= Work instruction A =
Repeat the portion of the blog post starting at "Well, since it" and ending at "not have motivation.".
= Work instruction B =
According to the blog post, why did George Whitefield not do well in the south? List every reason it gives.

Extract section start

I am feeling irrational and nonsensical.

Today I am writing a major paper for my history class. There have been many times when I have planned my weekends to get homework done, but let's face it...I can't do much on Saturdays. I am convinced that Saturdays were not meant for homework; they were designed to take a break, have fun, and watch movies. I physically have a hard time actually doing homework. Oh man...

This paper that I am writing is a paper comparing and contrasting two early American colonies. First off, I hate comparing and contrasting. It's stupid. (me being irrational) Second, I am having a hard time getting the religious and economic side to run smoothly. I have all these ideas in my head, but cannot get them out in a manner that actually makes sense. Like, did you know that one of the main reasons the Great Awakening was so powerful, was that George Whitefield was able to advertise and cheaply produce his written works so that people showed up for his sermons? And he didn't do too well in the south because, well they were Anglican, and most of the people did not read or write and were too spread apart to have thousands come together to listen to him. Fascinating. Anyways, I will quit boring you with all this talk of the economy in the 1700s.

These next two weeks are going to be hectic and it is times like this that I wish that I could quit school and do something fascinating with my life. Oh well, it is snowing and I would quickly go for a night by a fireplace while reading instead of this. In two weeks I can! Oh happiness.

Tuesday, November 29, 2011

Lord, help me.




Well, since it has been more than two weeks since I last wrote, I decided it was time to finally write. I am sick...and I have no motivation...so that is making it very hard to get anything done. And, with one and a half weeks left of classes, I have no time to not have motivation.

Two weekends ago I went down to the little quiet town of Preston, where Dwight and Amy live. While at their house a couple of weeks earlier for Tate's birthday party, Amy invited me to go on a tour of B&B's, so two weekends ago I drove there and was greeted by the most hospitable little boy yelling out of the back door, "Come in, Gretchen! Would you like something to drink?" Tator Tot is too precious. For real, it takes a lot to be more precious than him. :) I came back for two days of classes before I was able to head home for Thanksgiving, which was sort of stressful as I was trying to write a couple of papers.

Once again, home was lovely. By the time it was time to go, I found myself wishing that I could just stay home until Christmas break. Now, I am stressing over how I am going to get a couple of big papers done by next Monday. Yikes...It's not hard for me to write when I actually know what I will be writing about. I actually love to write, but it is so hard to come up with topics. So, right now, I'm lost. With being sick and all, I just wish I could crawl up into my bed and sleep or watch movies until it is time to go home. Not sure if I will make it these next couple of years. Until spring of senior year, I will be taking 18 credits plus I will have two jobs. I wish I could be done now, how wonderful that would be.

On a different note, I want to make these. Mama, get ready, because we will be doing this when I get home for Christmas break!

Extract section end
Dataset section start

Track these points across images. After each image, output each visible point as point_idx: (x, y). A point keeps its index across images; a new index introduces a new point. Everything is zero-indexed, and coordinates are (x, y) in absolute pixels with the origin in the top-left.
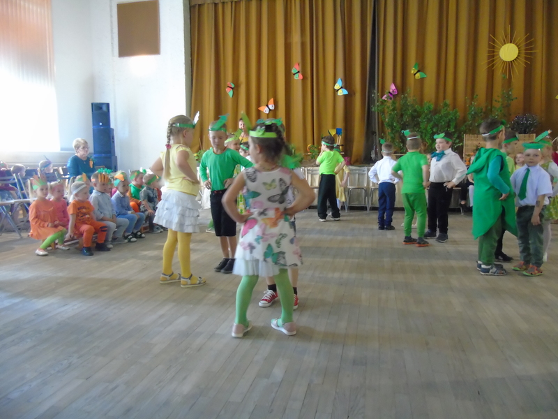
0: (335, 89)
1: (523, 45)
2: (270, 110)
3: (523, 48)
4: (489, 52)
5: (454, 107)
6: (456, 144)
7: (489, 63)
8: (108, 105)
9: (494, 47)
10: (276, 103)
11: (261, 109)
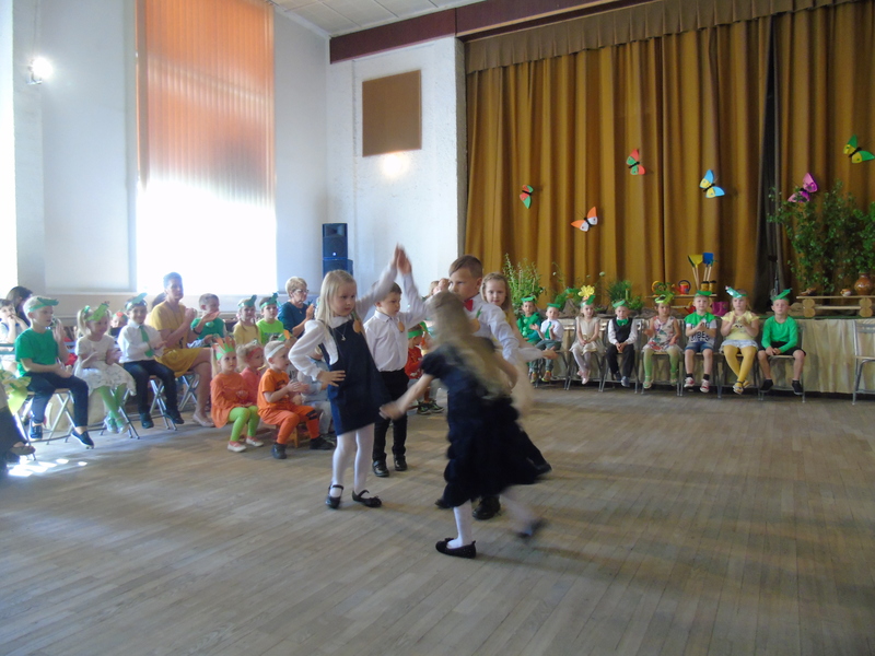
0: (701, 189)
2: (590, 225)
8: (345, 226)
10: (600, 215)
11: (576, 224)
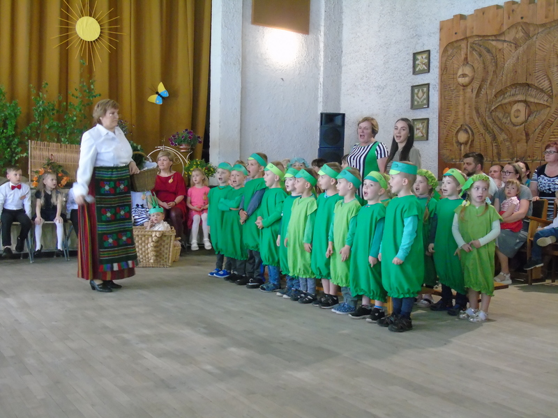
1: (106, 21)
3: (106, 27)
4: (61, 23)
5: (12, 98)
6: (17, 154)
7: (61, 39)
9: (67, 18)
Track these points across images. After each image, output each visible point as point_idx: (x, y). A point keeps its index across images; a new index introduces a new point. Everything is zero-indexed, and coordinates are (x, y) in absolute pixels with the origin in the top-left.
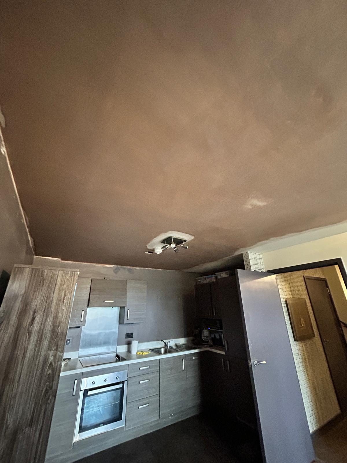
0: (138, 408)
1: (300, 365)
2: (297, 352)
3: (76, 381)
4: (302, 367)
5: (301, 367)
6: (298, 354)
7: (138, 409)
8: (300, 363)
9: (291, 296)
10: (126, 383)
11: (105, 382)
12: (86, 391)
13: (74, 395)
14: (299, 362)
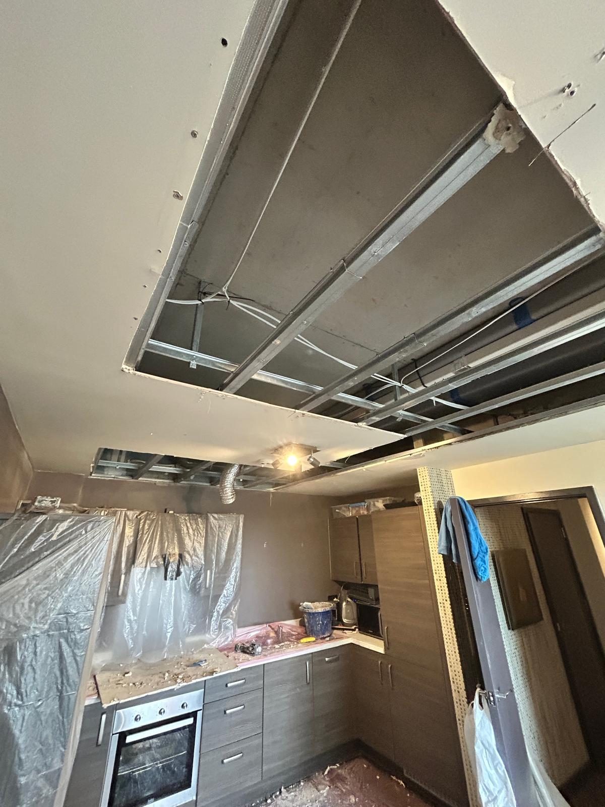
0: (222, 762)
1: (519, 675)
2: (513, 651)
3: (104, 717)
4: (522, 678)
5: (520, 678)
6: (514, 655)
7: (223, 765)
8: (518, 672)
9: (502, 546)
10: (199, 714)
11: (160, 715)
12: (123, 735)
13: (100, 745)
14: (517, 669)
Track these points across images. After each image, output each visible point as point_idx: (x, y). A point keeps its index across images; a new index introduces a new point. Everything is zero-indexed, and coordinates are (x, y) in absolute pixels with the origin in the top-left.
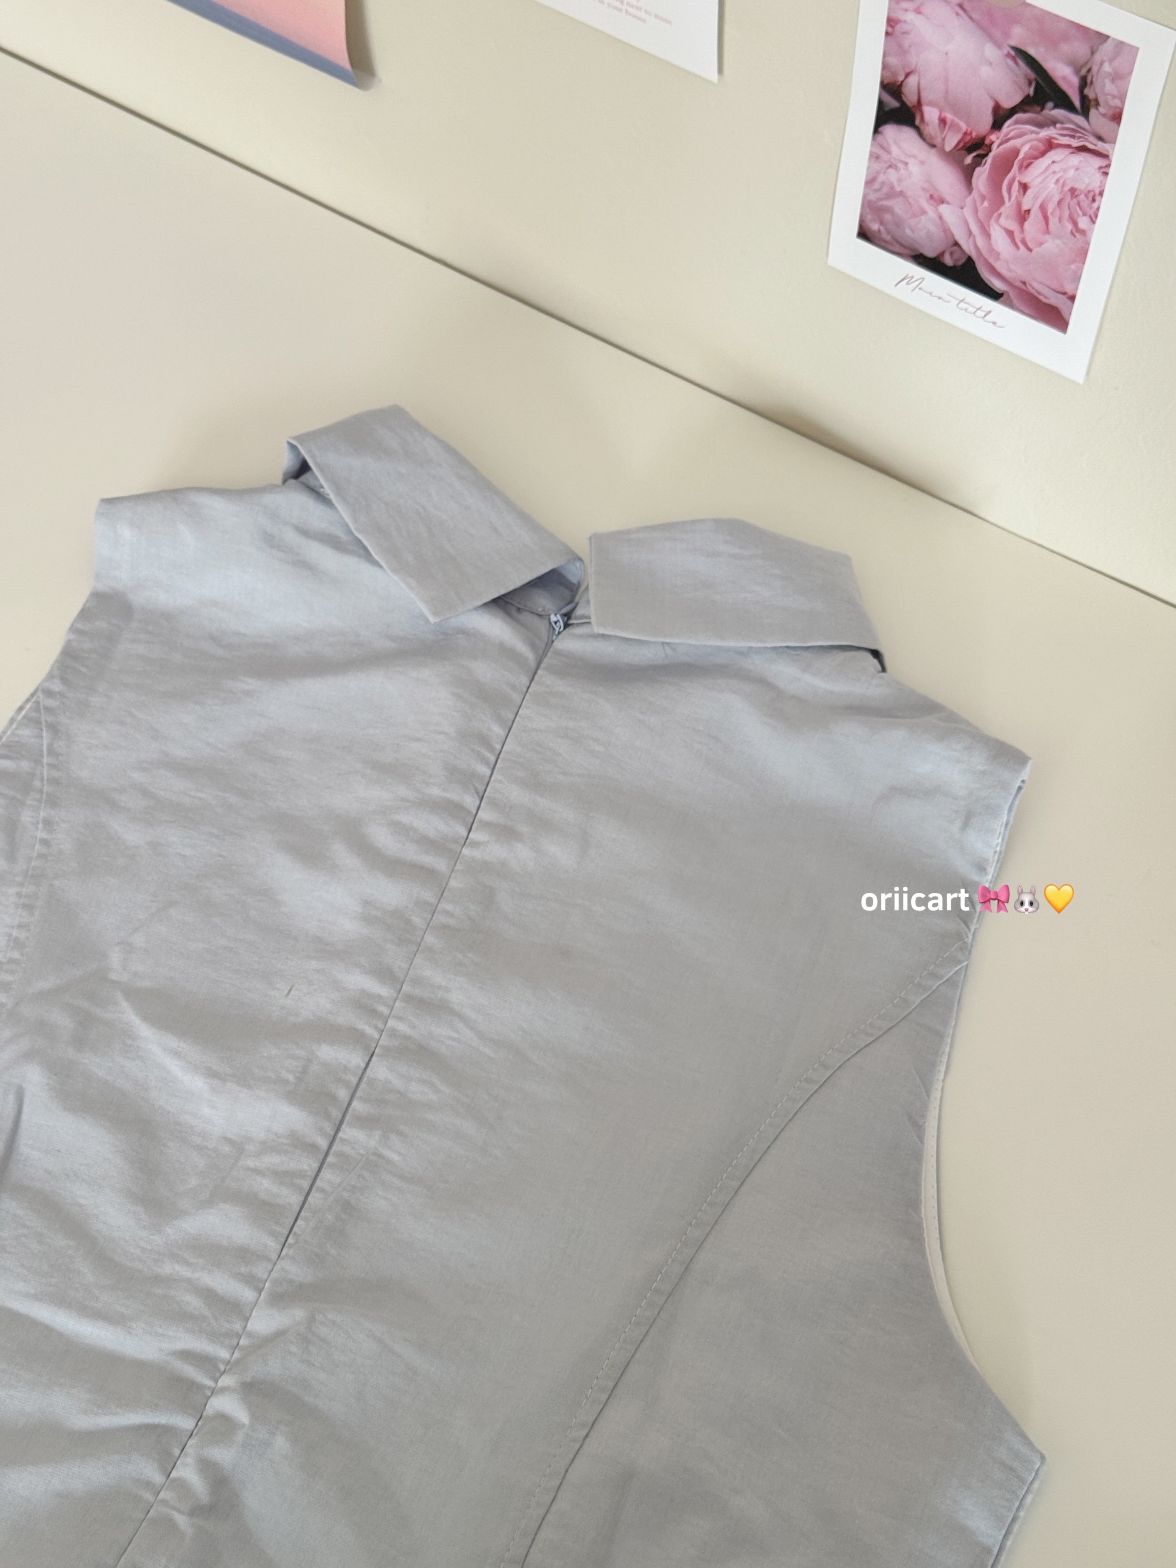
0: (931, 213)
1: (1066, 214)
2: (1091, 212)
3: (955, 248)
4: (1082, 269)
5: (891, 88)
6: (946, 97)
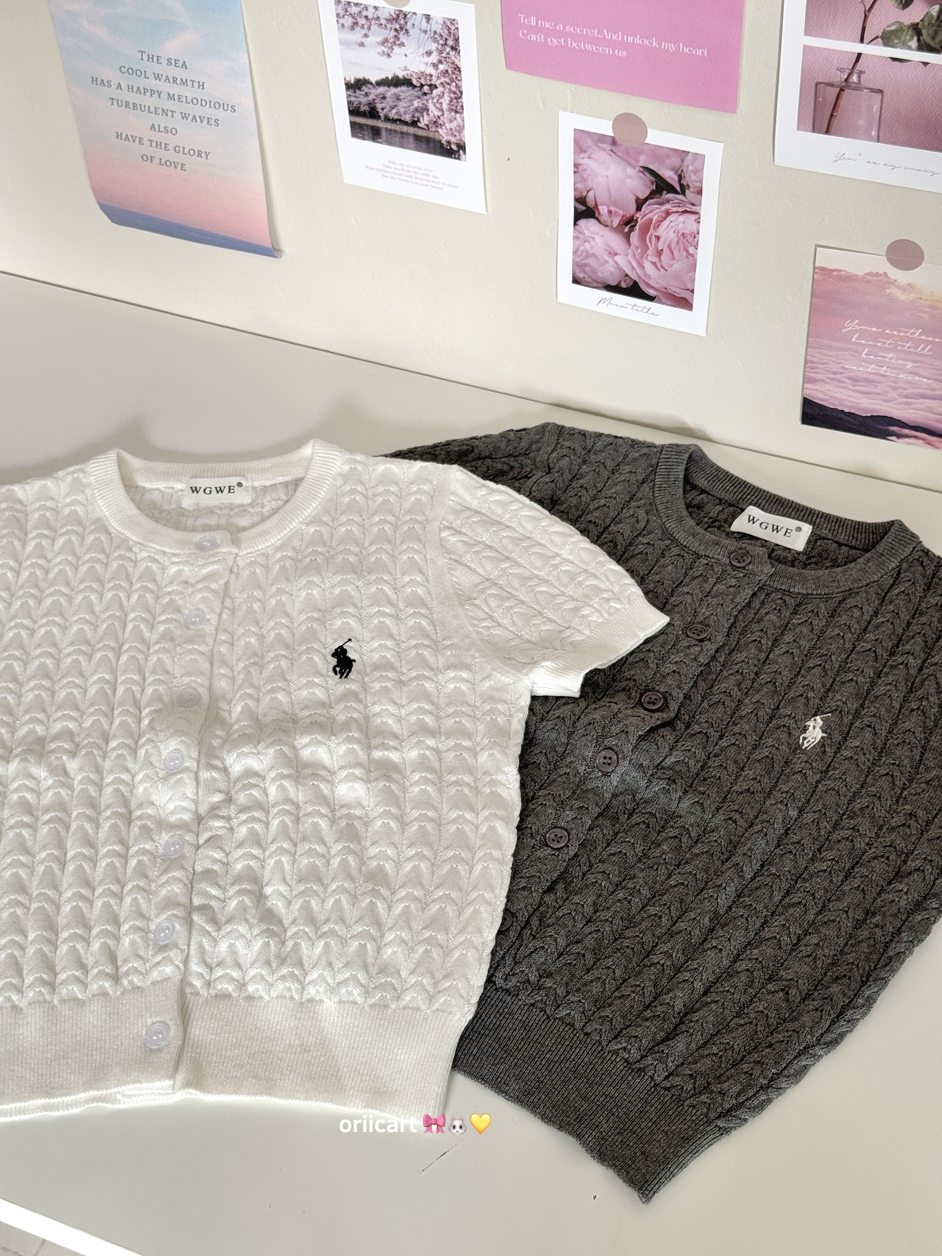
0: (611, 262)
1: (682, 247)
2: (695, 244)
3: (626, 278)
4: (695, 275)
5: (580, 200)
6: (610, 199)
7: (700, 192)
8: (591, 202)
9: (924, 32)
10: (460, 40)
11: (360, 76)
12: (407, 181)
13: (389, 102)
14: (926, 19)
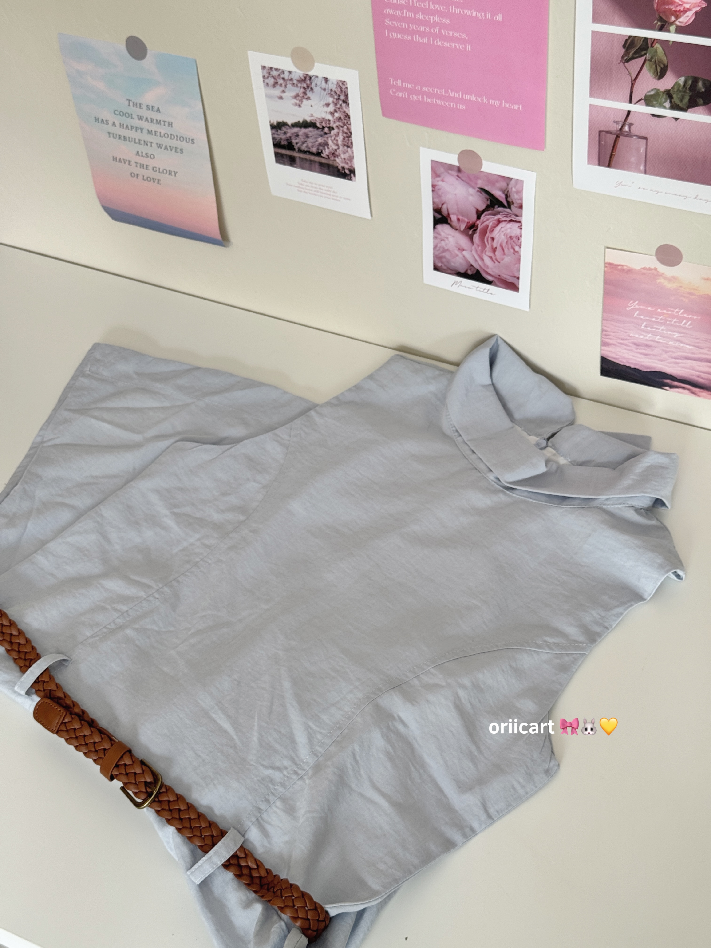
0: (460, 255)
1: (510, 246)
2: (519, 244)
3: (472, 267)
4: (519, 267)
5: (437, 210)
6: (458, 211)
7: (521, 207)
8: (444, 212)
9: (674, 96)
10: (349, 96)
11: (280, 120)
12: (315, 194)
13: (301, 139)
14: (676, 87)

Dataset section end

= Answer area A =
Well, since it has been more than two weeks since I last wrote, I decided it was time to finally write. I am sick...and I have no motivation...so that is making it very hard to get anything done. And, with one and a half weeks left of classes, I have no time to not have motivation.

= Answer area B =
- The people there were Anglican.
- Most of the people did not read or write.
- The people were too spread apart for thousands to come together to listen to him.